RECORDS FOR THIS EXERCISE —
+-------+

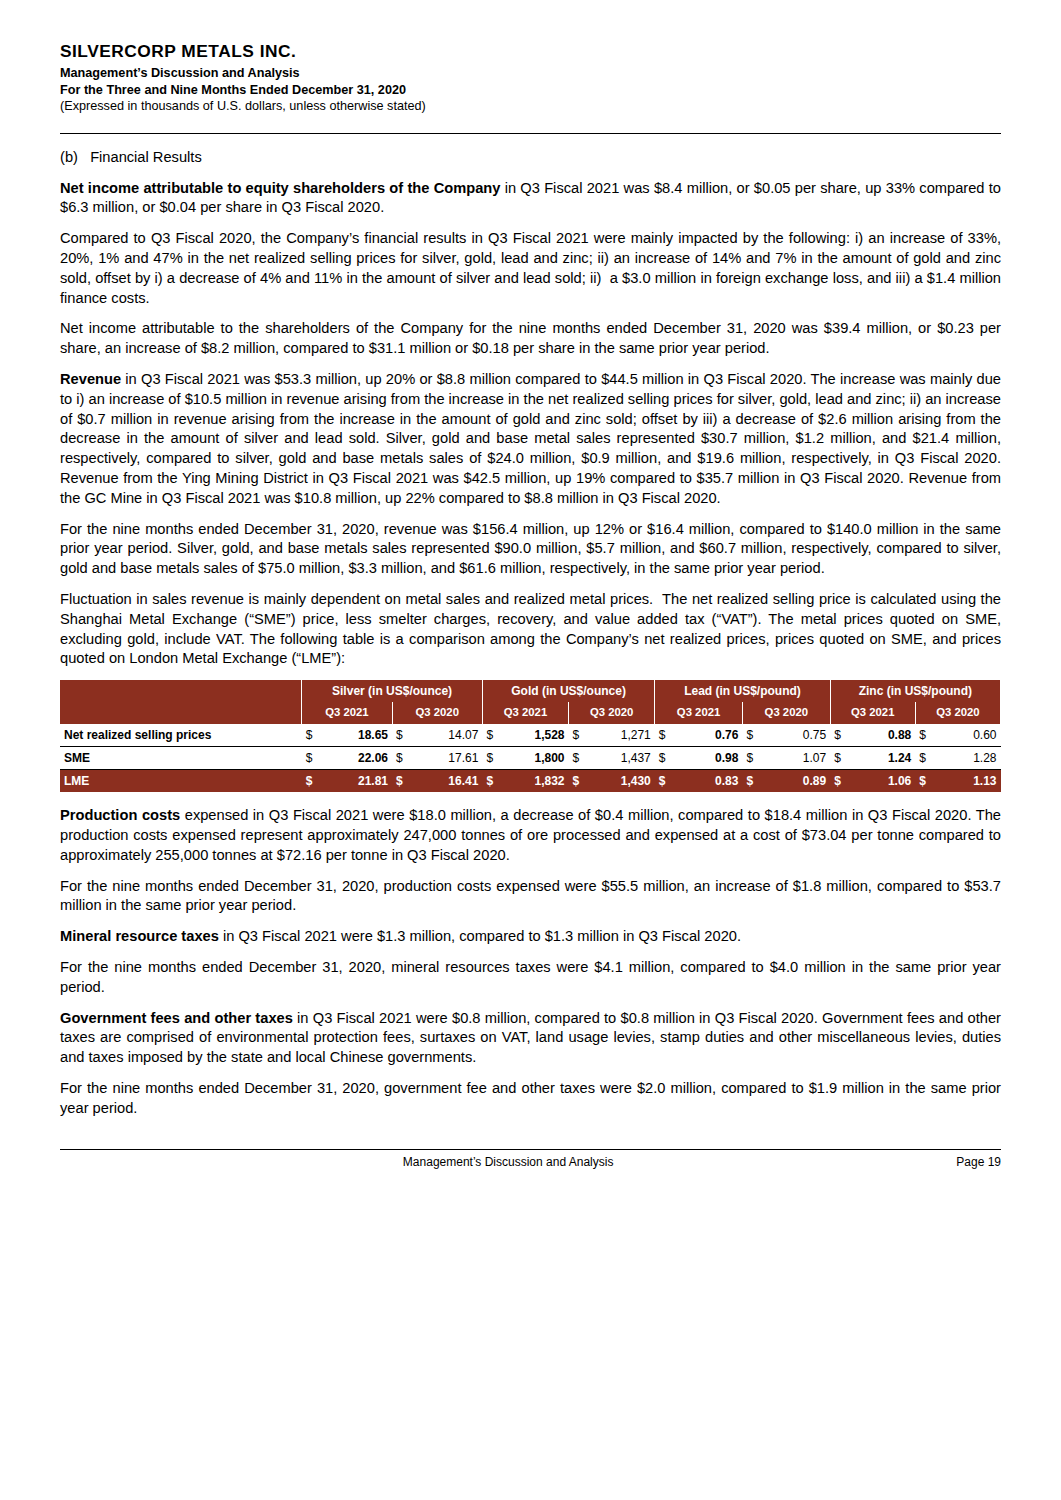SILVERCORP METALS INC.
Management’s Discussion and Analysis
For the Three and Nine Months Ended December 31, 2020
(Expressed in thousands of U.S. dollars, unless otherwise stated)
(b) Financial Results
Net income attributable to equity shareholders of the Company in Q3 Fiscal 2021 was $8.4 million, or $0.05 per share, up 33% compared to $6.3 million, or $0.04 per share in Q3 Fiscal 2020.
Compared to Q3 Fiscal 2020, the Company’s financial results in Q3 Fiscal 2021 were mainly impacted by the following: i) an increase of 33%, 20%, 1% and 47% in the net realized selling prices for silver, gold, lead and zinc; ii) an increase of 14% and 7% in the amount of gold and zinc sold, offset by i) a decrease of 4% and 11% in the amount of silver and lead sold; ii) a $3.0 million in foreign exchange loss, and iii) a $1.4 million finance costs.
Net income attributable to the shareholders of the Company for the nine months ended December 31, 2020 was $39.4 million, or $0.23 per share, an increase of $8.2 million, compared to $31.1 million or $0.18 per share in the same prior year period.
Revenue in Q3 Fiscal 2021 was $53.3 million, up 20% or $8.8 million compared to $44.5 million in Q3 Fiscal 2020. The increase was mainly due to i) an increase of $10.5 million in revenue arising from the increase in the net realized selling prices for silver, gold, lead and zinc; ii) an increase of $0.7 million in revenue arising from the increase in the amount of gold and zinc sold; offset by iii) a decrease of $2.6 million arising from the decrease in the amount of silver and lead sold. Silver, gold and base metal sales represented $30.7 million, $1.2 million, and $21.4 million, respectively, compared to silver, gold and base metals sales of $24.0 million, $0.9 million, and $19.6 million, respectively, in Q3 Fiscal 2020. Revenue from the Ying Mining District in Q3 Fiscal 2021 was $42.5 million, up 19% compared to $35.7 million in Q3 Fiscal 2020. Revenue from the GC Mine in Q3 Fiscal 2021 was $10.8 million, up 22% compared to $8.8 million in Q3 Fiscal 2020.
For the nine months ended December 31, 2020, revenue was $156.4 million, up 12% or $16.4 million, compared to $140.0 million in the same prior year period. Silver, gold, and base metals sales represented $90.0 million, $5.7 million, and $60.7 million, respectively, compared to silver, gold and base metals sales of $75.0 million, $3.3 million, and $61.6 million, respectively, in the same prior year period.
Fluctuation in sales revenue is mainly dependent on metal sales and realized metal prices. The net realized selling price is calculated using the Shanghai Metal Exchange (“SME”) price, less smelter charges, recovery, and value added tax (“VAT”). The metal prices quoted on SME, excluding gold, include VAT. The following table is a comparison among the Company’s net realized prices, prices quoted on SME, and prices quoted on London Metal Exchange (“LME”):
| | Silver (in US$/ounce) | Gold (in US$/ounce) | Lead (in US$/pound) | Zinc (in US$/pound) |
| --- | --- | --- | --- | --- |
| | Q3 2021 | Q3 2020 | Q3 2021 | Q3 2020 | Q3 2021 | Q3 2020 | Q3 2021 | Q3 2020 |
| Net realized selling prices | $ | 18.65 | $ | 14.07 | $ | 1,528 | $ | 1,271 | $ | 0.76 | $ | 0.75 | $ | 0.88 | $ | 0.60 |
| SME | $ | 22.06 | $ | 17.61 | $ | 1,800 | $ | 1,437 | $ | 0.98 | $ | 1.07 | $ | 1.24 | $ | 1.28 |
| LME | $ | 21.81 | $ | 16.41 | $ | 1,832 | $ | 1,430 | $ | 0.83 | $ | 0.89 | $ | 1.06 | $ | 1.13 |
Production costs expensed in Q3 Fiscal 2021 were $18.0 million, a decrease of $0.4 million, compared to $18.4 million in Q3 Fiscal 2020. The production costs expensed represent approximately 247,000 tonnes of ore processed and expensed at a cost of $73.04 per tonne compared to approximately 255,000 tonnes at $72.16 per tonne in Q3 Fiscal 2020.
For the nine months ended December 31, 2020, production costs expensed were $55.5 million, an increase of $1.8 million, compared to $53.7 million in the same prior year period.
Mineral resource taxes in Q3 Fiscal 2021 were $1.3 million, compared to $1.3 million in Q3 Fiscal 2020.
For the nine months ended December 31, 2020, mineral resources taxes were $4.1 million, compared to $4.0 million in the same prior year period.
Government fees and other taxes in Q3 Fiscal 2021 were $0.8 million, compared to $0.8 million in Q3 Fiscal 2020. Government fees and other taxes are comprised of environmental protection fees, surtaxes on VAT, land usage levies, stamp duties and other miscellaneous levies, duties and taxes imposed by the state and local Chinese governments.
For the nine months ended December 31, 2020, government fee and other taxes were $2.0 million, compared to $1.9 million in the same prior year period.
Management’s Discussion and Analysis
Page 19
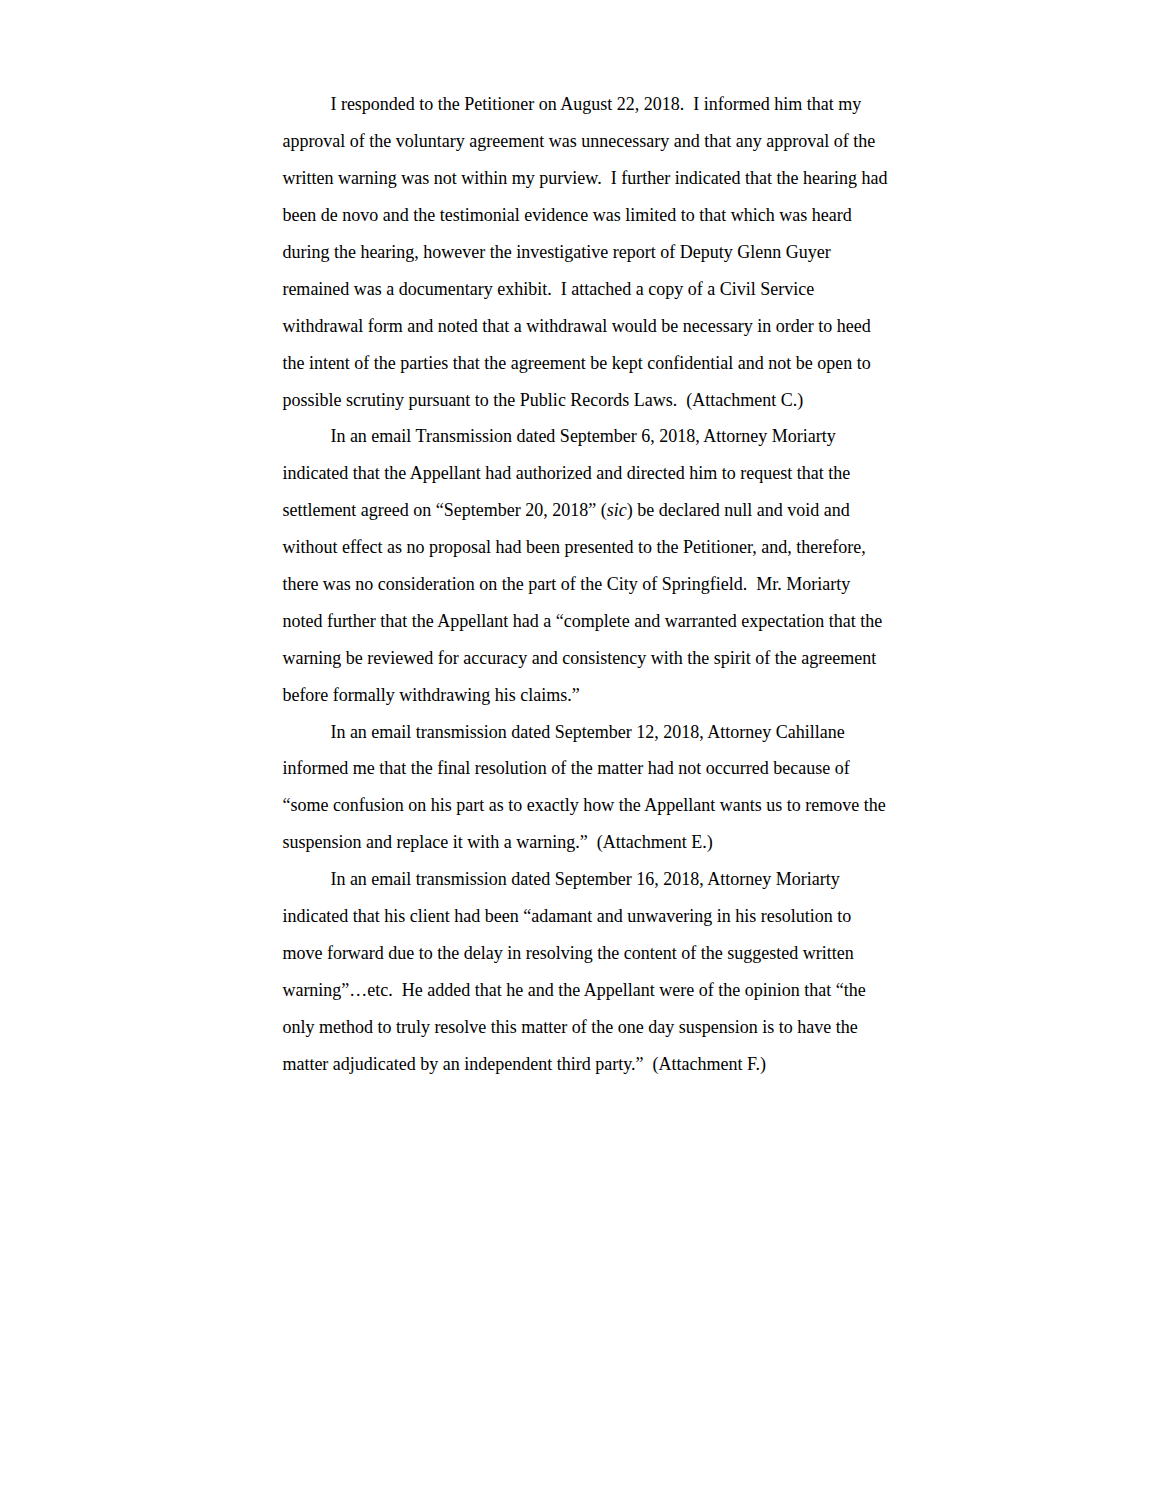I responded to the Petitioner on August 22, 2018. I informed him that my approval of the voluntary agreement was unnecessary and that any approval of the written warning was not within my purview. I further indicated that the hearing had been de novo and the testimonial evidence was limited to that which was heard during the hearing, however the investigative report of Deputy Glenn Guyer remained was a documentary exhibit. I attached a copy of a Civil Service withdrawal form and noted that a withdrawal would be necessary in order to heed the intent of the parties that the agreement be kept confidential and not be open to possible scrutiny pursuant to the Public Records Laws. (Attachment C.)
In an email Transmission dated September 6, 2018, Attorney Moriarty indicated that the Appellant had authorized and directed him to request that the settlement agreed on “September 20, 2018” (sic) be declared null and void and without effect as no proposal had been presented to the Petitioner, and, therefore, there was no consideration on the part of the City of Springfield. Mr. Moriarty noted further that the Appellant had a “complete and warranted expectation that the warning be reviewed for accuracy and consistency with the spirit of the agreement before formally withdrawing his claims.”
In an email transmission dated September 12, 2018, Attorney Cahillane informed me that the final resolution of the matter had not occurred because of “some confusion on his part as to exactly how the Appellant wants us to remove the suspension and replace it with a warning.” (Attachment E.)
In an email transmission dated September 16, 2018, Attorney Moriarty indicated that his client had been “adamant and unwavering in his resolution to move forward due to the delay in resolving the content of the suggested written warning”…etc. He added that he and the Appellant were of the opinion that “the only method to truly resolve this matter of the one day suspension is to have the matter adjudicated by an independent third party.” (Attachment F.)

+-------+

WHAT IS BEING ASKED — Each entry must be retyped word for word, with every image omitted.

EXPECTED ANSWER —
SILVERCORP METALS INC.
Management’s Discussion and Analysis
For the Three and Nine Months Ended December 31, 2020
(Expressed in thousands of U.S. dollars, unless otherwise stated)
(b) Financial Results
Net income attributable to equity shareholders of the Company in Q3 Fiscal 2021 was $8.4 million, or $0.05 per share, up 33% compared to $6.3 million, or $0.04 per share in Q3 Fiscal 2020.
Compared to Q3 Fiscal 2020, the Company’s financial results in Q3 Fiscal 2021 were mainly impacted by the following: i) an increase of 33%, 20%, 1% and 47% in the net realized selling prices for silver, gold, lead and zinc; ii) an increase of 14% and 7% in the amount of gold and zinc sold, offset by i) a decrease of 4% and 11% in the amount of silver and lead sold; ii) a $3.0 million in foreign exchange loss, and iii) a $1.4 million finance costs.
Net income attributable to the shareholders of the Company for the nine months ended December 31, 2020 was $39.4 million, or $0.23 per share, an increase of $8.2 million, compared to $31.1 million or $0.18 per share in the same prior year period.
Revenue in Q3 Fiscal 2021 was $53.3 million, up 20% or $8.8 million compared to $44.5 million in Q3 Fiscal 2020. The increase was mainly due to i) an increase of $10.5 million in revenue arising from the increase in the net realized selling prices for silver, gold, lead and zinc; ii) an increase of $0.7 million in revenue arising from the increase in the amount of gold and zinc sold; offset by iii) a decrease of $2.6 million arising from the decrease in the amount of silver and lead sold. Silver, gold and base metal sales represented $30.7 million, $1.2 million, and $21.4 million, respectively, compared to silver, gold and base metals sales of $24.0 million, $0.9 million, and $19.6 million, respectively, in Q3 Fiscal 2020. Revenue from the Ying Mining District in Q3 Fiscal 2021 was $42.5 million, up 19% compared to $35.7 million in Q3 Fiscal 2020. Revenue from the GC Mine in Q3 Fiscal 2021 was $10.8 million, up 22% compared to $8.8 million in Q3 Fiscal 2020.
For the nine months ended December 31, 2020, revenue was $156.4 million, up 12% or $16.4 million, compared to $140.0 million in the same prior year period. Silver, gold, and base metals sales represented $90.0 million, $5.7 million, and $60.7 million, respectively, compared to silver, gold and base metals sales of $75.0 million, $3.3 million, and $61.6 million, respectively, in the same prior year period.
Fluctuation in sales revenue is mainly dependent on metal sales and realized metal prices. The net realized selling price is calculated using the Shanghai Metal Exchange (“SME”) price, less smelter charges, recovery, and value added tax (“VAT”). The metal prices quoted on SME, excluding gold, include VAT. The following table is a comparison among the Company’s net realized prices, prices quoted on SME, and prices quoted on London Metal Exchange (“LME”):
| | Silver (in US$/ounce) | Gold (in US$/ounce) | Lead (in US$/pound) | Zinc (in US$/pound) |
| --- | --- | --- | --- | --- |
| | Q3 2021 | Q3 2020 | Q3 2021 | Q3 2020 | Q3 2021 | Q3 2020 | Q3 2021 | Q3 2020 |
| Net realized selling prices | $ | 18.65 | $ | 14.07 | $ | 1,528 | $ | 1,271 | $ | 0.76 | $ | 0.75 | $ | 0.88 | $ | 0.60 |
| SME | $ | 22.06 | $ | 17.61 | $ | 1,800 | $ | 1,437 | $ | 0.98 | $ | 1.07 | $ | 1.24 | $ | 1.28 |
| LME | $ | 21.81 | $ | 16.41 | $ | 1,832 | $ | 1,430 | $ | 0.83 | $ | 0.89 | $ | 1.06 | $ | 1.13 |
Production costs expensed in Q3 Fiscal 2021 were $18.0 million, a decrease of $0.4 million, compared to $18.4 million in Q3 Fiscal 2020. The production costs expensed represent approximately 247,000 tonnes of ore processed and expensed at a cost of $73.04 per tonne compared to approximately 255,000 tonnes at $72.16 per tonne in Q3 Fiscal 2020.
For the nine months ended December 31, 2020, production costs expensed were $55.5 million, an increase of $1.8 million, compared to $53.7 million in the same prior year period.
Mineral resource taxes in Q3 Fiscal 2021 were $1.3 million, compared to $1.3 million in Q3 Fiscal 2020.
For the nine months ended December 31, 2020, mineral resources taxes were $4.1 million, compared to $4.0 million in the same prior year period.
Government fees and other taxes in Q3 Fiscal 2021 were $0.8 million, compared to $0.8 million in Q3 Fiscal 2020. Government fees and other taxes are comprised of environmental protection fees, surtaxes on VAT, land usage levies, stamp duties and other miscellaneous levies, duties and taxes imposed by the state and local Chinese governments.
For the nine months ended December 31, 2020, government fee and other taxes were $2.0 million, compared to $1.9 million in the same prior year period.
Management’s Discussion and Analysis
Page 19
I responded to the Petitioner on August 22, 2018. I informed him that my approval of the voluntary agreement was unnecessary and that any approval of the written warning was not within my purview. I further indicated that the hearing had been de novo and the testimonial evidence was limited to that which was heard during the hearing, however the investigative report of Deputy Glenn Guyer remained was a documentary exhibit. I attached a copy of a Civil Service withdrawal form and noted that a withdrawal would be necessary in order to heed the intent of the parties that the agreement be kept confidential and not be open to possible scrutiny pursuant to the Public Records Laws. (Attachment C.)
In an email Transmission dated September 6, 2018, Attorney Moriarty indicated that the Appellant had authorized and directed him to request that the settlement agreed on “September 20, 2018” (sic) be declared null and void and without effect as no proposal had been presented to the Petitioner, and, therefore, there was no consideration on the part of the City of Springfield. Mr. Moriarty noted further that the Appellant had a “complete and warranted expectation that the warning be reviewed for accuracy and consistency with the spirit of the agreement before formally withdrawing his claims.”
In an email transmission dated September 12, 2018, Attorney Cahillane informed me that the final resolution of the matter had not occurred because of “some confusion on his part as to exactly how the Appellant wants us to remove the suspension and replace it with a warning.” (Attachment E.)
In an email transmission dated September 16, 2018, Attorney Moriarty indicated that his client had been “adamant and unwavering in his resolution to move forward due to the delay in resolving the content of the suggested written warning”…etc. He added that he and the Appellant were of the opinion that “the only method to truly resolve this matter of the one day suspension is to have the matter adjudicated by an independent third party.” (Attachment F.)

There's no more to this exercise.